Medieval Icelandic Saga
The Icelandic Saga of King Hrolf and his Champions
13th century, Old Norse.
On the way they stay with Odin, who is disguised as a farmer.
A wicked stepmother turns her stepson Bjorn (bear) into a bear. He is hunted and killed, but not before he has fathered triplets upon his girlfriend, whilst assuming human form at night. But this girlfriend, Bera (she-bear) is forced to eat some of his flesh and gives birth to one son who is half man half elk, another with dog’s feet and one, Bothvar of wholly human form. In a later scene, Bothvar fights in the shape of a bear at King Hrolf’s final battle. King Hjorvarth and his men saw how a huge bear advanced before King Hrolf's men...

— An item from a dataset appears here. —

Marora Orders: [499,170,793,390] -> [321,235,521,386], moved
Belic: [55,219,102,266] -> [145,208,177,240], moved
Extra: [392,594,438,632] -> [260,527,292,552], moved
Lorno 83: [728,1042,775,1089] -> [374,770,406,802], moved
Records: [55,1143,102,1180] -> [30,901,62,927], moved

But before this, King Hrolf and his champions go to Sweden to the court of King Athils to claim the possessions that King Hrolf’s father, King Helgi, lost there. On the way they stay with Odin, who is disguised as a farmer. When they arrive, they are treated discourteously, in fact, abysmally, in the almost comical way that visits by warriors in the Irish Ultonian cycle are sometimes depicted. But later at the court, and with the help of Queen Yrsa, King Hrolf’s mother, they escape with a hornful of golden rings, defeating King Athils huge force in the process and killing King Athils himself.
But when they retrace their steps to the farm for a final visit, there is no sign of the place. The building has vanished. Just like Bjorn’s hall in Grettir’s Saga; Bjorn who was then also revealed to be Odin when Grettir tried to find the hall once more and couldn't. This hall is obviously of a similar nature to the castle of the Fisher King in Chrétien de Troyes’ twelfth century Old French story of the Graal, the castle that Sir Perceval tried unsuccessfully to find again after his night's stay there. So was the Fisher King Odin? Can we at last break through this disguise? Was this why Perceval finds the Fisher King in a boat, like Charon the ferryman-of-souls across the River Styx? We know that the Fisher King is maimed, although we are not told explicitly that he only has one eye.